Activity :: Output the lines below, from the first one through the one containing "йшие сроки.", as a JSON list of strings with one string per line, leaving out blank lines.

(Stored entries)
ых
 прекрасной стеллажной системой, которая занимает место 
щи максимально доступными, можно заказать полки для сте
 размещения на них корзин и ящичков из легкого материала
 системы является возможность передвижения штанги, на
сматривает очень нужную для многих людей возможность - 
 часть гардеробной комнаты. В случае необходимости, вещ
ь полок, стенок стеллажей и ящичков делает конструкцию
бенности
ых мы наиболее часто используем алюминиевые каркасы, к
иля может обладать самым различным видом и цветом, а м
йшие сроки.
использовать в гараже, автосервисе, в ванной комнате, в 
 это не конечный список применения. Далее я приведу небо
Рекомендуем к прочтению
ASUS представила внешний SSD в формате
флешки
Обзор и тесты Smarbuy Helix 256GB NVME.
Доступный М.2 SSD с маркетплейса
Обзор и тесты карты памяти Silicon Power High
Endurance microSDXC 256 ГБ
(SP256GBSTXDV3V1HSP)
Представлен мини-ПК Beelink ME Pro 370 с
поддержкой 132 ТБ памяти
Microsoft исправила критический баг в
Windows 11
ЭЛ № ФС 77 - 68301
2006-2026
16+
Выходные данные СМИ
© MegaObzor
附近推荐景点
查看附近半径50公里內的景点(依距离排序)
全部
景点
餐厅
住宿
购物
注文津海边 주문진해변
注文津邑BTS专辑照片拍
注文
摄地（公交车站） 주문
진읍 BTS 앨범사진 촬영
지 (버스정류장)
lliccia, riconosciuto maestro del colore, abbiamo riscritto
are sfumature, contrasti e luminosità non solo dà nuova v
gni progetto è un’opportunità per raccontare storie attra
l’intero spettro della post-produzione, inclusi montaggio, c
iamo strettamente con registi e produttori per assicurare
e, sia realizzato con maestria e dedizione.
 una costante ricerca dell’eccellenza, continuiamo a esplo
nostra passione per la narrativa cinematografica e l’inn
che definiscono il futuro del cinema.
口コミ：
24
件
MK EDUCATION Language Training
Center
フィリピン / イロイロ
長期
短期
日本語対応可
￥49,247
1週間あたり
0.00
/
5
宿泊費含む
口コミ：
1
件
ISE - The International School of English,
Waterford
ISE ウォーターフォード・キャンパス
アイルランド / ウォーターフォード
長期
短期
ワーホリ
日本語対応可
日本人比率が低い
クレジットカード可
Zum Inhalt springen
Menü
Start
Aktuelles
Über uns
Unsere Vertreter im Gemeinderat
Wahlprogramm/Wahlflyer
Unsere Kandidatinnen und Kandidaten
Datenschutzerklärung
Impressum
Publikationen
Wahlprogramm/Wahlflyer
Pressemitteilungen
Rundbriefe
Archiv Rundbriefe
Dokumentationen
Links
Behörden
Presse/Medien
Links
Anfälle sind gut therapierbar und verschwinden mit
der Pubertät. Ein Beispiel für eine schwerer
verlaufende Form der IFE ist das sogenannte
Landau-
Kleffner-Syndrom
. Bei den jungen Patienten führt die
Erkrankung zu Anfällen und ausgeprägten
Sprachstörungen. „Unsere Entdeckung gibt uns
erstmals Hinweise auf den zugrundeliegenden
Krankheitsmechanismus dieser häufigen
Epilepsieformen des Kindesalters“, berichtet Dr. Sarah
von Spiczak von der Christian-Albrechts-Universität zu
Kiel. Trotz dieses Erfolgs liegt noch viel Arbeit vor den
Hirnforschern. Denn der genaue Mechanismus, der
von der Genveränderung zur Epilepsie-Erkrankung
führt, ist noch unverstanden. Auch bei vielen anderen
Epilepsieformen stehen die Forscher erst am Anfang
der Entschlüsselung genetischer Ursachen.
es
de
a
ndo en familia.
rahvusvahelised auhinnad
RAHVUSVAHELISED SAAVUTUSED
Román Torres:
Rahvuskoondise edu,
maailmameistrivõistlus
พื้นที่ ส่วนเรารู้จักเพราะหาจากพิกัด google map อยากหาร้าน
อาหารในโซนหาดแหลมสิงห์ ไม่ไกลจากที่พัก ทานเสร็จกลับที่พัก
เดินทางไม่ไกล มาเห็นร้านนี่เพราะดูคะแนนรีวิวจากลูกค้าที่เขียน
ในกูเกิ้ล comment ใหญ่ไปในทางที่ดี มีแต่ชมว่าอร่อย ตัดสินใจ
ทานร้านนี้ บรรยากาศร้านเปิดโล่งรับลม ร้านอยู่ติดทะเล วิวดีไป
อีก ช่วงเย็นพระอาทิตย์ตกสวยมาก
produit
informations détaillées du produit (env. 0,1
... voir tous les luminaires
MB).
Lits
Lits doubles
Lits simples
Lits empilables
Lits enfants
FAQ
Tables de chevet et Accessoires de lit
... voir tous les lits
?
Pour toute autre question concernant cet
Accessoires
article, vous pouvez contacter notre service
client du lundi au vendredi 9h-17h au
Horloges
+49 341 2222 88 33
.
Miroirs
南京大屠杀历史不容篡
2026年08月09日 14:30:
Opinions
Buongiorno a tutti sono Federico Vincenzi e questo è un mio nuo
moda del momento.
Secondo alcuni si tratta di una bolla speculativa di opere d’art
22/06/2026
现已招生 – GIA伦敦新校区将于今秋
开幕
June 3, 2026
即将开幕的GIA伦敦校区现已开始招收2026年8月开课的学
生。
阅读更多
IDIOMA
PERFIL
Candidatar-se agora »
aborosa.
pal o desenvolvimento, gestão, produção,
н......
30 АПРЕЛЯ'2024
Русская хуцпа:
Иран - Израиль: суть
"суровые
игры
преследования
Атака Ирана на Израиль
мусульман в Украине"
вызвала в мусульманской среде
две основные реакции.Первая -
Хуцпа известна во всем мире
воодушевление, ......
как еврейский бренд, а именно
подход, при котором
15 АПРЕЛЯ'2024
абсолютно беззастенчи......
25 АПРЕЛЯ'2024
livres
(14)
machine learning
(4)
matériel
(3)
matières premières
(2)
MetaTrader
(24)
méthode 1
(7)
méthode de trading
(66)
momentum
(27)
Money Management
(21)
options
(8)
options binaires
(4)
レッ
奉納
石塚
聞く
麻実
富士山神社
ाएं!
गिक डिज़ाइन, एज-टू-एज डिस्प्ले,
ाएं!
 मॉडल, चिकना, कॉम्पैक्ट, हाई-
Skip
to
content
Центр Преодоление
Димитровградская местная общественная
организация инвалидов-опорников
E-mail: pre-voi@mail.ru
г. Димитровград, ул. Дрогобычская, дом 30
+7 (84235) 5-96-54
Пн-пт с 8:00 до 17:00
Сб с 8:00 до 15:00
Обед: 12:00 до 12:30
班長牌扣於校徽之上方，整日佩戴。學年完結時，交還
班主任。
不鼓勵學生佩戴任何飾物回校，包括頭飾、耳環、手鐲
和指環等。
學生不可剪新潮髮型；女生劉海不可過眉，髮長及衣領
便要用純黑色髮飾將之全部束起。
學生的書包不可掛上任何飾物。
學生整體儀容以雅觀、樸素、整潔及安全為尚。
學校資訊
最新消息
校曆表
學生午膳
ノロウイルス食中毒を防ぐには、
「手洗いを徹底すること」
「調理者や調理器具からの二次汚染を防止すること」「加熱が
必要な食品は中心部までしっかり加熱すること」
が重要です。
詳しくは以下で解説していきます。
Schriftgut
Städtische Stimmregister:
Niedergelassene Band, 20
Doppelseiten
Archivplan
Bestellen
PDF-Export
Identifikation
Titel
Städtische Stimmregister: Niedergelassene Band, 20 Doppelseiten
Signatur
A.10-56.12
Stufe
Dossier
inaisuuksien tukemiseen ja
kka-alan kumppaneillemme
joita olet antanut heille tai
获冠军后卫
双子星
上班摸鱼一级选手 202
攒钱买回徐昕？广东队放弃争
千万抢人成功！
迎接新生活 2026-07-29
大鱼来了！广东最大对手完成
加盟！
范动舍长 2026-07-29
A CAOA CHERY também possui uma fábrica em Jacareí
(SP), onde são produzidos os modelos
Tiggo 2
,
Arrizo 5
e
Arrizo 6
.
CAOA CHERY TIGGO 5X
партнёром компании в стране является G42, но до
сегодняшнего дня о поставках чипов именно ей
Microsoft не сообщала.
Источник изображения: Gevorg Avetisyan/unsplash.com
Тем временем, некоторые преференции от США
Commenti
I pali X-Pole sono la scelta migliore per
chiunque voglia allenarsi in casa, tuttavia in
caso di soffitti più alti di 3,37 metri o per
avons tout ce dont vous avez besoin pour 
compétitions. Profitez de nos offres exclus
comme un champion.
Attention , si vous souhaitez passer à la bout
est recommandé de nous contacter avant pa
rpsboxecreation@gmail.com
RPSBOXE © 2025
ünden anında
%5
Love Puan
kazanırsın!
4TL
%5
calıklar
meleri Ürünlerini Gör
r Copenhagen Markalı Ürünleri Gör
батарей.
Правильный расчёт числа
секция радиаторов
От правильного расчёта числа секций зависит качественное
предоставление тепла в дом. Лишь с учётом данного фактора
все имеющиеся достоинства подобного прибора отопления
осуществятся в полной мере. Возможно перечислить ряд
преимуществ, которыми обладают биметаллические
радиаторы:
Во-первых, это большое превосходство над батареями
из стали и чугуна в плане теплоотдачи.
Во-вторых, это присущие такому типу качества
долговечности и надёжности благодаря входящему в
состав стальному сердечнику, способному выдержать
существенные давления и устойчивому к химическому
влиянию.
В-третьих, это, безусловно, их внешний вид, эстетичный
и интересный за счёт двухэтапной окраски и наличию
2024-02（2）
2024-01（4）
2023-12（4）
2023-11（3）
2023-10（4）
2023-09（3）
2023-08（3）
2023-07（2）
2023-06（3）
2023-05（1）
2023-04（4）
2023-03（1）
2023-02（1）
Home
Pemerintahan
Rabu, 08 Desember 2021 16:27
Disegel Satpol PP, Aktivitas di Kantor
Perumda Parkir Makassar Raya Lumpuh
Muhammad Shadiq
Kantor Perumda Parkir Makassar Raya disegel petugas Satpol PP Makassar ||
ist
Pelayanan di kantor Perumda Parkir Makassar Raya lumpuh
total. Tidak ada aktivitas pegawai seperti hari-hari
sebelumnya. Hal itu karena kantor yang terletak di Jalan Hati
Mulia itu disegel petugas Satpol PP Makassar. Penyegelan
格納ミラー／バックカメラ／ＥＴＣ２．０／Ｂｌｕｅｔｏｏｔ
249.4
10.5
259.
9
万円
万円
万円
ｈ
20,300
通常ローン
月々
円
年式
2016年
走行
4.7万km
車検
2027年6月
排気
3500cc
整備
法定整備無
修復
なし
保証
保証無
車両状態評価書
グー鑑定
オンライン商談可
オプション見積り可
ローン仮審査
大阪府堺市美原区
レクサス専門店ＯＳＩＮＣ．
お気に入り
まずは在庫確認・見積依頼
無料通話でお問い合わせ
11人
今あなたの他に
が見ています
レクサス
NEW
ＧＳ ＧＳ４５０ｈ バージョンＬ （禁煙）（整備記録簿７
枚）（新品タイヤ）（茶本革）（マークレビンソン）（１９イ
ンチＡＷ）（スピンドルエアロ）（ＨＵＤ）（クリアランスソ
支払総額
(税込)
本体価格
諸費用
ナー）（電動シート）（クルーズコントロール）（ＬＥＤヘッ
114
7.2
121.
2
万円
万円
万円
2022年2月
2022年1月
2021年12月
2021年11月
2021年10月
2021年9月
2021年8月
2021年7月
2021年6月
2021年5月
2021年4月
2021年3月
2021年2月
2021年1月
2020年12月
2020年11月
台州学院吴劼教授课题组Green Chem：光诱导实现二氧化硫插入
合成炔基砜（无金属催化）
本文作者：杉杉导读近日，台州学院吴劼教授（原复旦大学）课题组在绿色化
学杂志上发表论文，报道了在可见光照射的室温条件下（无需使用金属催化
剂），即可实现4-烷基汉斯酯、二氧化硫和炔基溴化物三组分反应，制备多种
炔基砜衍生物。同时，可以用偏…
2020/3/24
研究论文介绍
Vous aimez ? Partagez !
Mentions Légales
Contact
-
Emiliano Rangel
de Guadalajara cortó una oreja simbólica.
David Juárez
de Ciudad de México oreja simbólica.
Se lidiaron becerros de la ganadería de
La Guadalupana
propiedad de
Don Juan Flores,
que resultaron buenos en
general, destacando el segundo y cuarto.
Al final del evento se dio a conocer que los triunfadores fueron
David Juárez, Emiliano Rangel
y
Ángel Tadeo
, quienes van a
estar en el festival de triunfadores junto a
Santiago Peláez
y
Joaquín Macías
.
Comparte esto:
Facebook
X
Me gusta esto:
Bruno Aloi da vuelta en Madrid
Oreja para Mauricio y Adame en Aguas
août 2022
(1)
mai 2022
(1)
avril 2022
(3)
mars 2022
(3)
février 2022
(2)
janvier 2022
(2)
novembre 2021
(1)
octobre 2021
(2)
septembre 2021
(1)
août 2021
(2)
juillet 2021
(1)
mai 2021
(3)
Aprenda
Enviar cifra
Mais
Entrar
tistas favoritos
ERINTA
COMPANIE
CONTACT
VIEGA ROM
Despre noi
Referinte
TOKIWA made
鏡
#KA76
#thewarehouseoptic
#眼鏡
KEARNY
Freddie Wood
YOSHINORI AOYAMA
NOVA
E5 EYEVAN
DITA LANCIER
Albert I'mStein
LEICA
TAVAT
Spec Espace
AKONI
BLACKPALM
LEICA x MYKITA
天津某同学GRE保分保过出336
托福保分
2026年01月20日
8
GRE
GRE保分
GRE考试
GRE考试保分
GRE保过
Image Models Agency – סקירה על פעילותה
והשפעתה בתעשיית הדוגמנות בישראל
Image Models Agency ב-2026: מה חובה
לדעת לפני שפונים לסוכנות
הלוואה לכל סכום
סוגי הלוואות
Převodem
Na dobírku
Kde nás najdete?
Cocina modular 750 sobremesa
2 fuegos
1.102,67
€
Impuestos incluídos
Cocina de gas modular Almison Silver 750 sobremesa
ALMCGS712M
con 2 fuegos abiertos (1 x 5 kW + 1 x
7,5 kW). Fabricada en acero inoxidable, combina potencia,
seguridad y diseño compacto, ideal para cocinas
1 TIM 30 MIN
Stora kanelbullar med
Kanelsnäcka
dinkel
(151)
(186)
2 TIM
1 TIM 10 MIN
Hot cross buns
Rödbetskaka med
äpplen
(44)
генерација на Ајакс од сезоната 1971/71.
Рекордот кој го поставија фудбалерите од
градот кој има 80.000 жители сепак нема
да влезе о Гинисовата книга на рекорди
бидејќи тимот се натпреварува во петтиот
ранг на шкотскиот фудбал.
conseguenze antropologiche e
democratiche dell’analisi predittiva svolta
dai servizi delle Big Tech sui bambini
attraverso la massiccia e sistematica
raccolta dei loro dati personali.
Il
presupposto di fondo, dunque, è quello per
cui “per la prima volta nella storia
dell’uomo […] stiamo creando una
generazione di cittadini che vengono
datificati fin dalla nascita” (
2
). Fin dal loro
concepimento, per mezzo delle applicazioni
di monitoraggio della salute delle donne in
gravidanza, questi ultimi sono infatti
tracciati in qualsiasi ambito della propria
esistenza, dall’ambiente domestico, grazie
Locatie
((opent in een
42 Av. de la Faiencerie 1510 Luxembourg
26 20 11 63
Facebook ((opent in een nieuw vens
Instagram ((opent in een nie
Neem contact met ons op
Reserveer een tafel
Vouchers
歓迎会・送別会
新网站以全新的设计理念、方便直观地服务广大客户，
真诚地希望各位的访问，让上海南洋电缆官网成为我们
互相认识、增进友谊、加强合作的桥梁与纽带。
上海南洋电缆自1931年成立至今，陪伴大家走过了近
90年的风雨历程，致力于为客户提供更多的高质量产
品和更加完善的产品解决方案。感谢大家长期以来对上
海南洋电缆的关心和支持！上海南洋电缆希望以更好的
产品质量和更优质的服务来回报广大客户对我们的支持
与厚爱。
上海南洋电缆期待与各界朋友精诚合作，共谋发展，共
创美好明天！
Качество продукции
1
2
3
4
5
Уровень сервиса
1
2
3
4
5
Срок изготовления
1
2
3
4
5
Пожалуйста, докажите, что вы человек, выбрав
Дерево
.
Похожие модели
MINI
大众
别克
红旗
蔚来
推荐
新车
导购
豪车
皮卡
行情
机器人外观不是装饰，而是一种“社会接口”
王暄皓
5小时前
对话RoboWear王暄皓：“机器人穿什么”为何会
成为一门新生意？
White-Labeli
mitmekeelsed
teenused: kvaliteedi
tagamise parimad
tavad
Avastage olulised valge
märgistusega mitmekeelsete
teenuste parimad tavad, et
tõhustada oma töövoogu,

Solution for this problem ::
[
  "ых",
  " прекрасной стеллажной системой, которая занимает место ",
  "щи максимально доступными, можно заказать полки для сте",
  " размещения на них корзин и ящичков из легкого материала",
  " системы является возможность передвижения штанги, на",
  "сматривает очень нужную для многих людей возможность - ",
  " часть гардеробной комнаты. В случае необходимости, вещ",
  "ь полок, стенок стеллажей и ящичков делает конструкцию",
  "бенности",
  "ых мы наиболее часто используем алюминиевые каркасы, к",
  "иля может обладать самым различным видом и цветом, а м",
  "йшие сроки."
]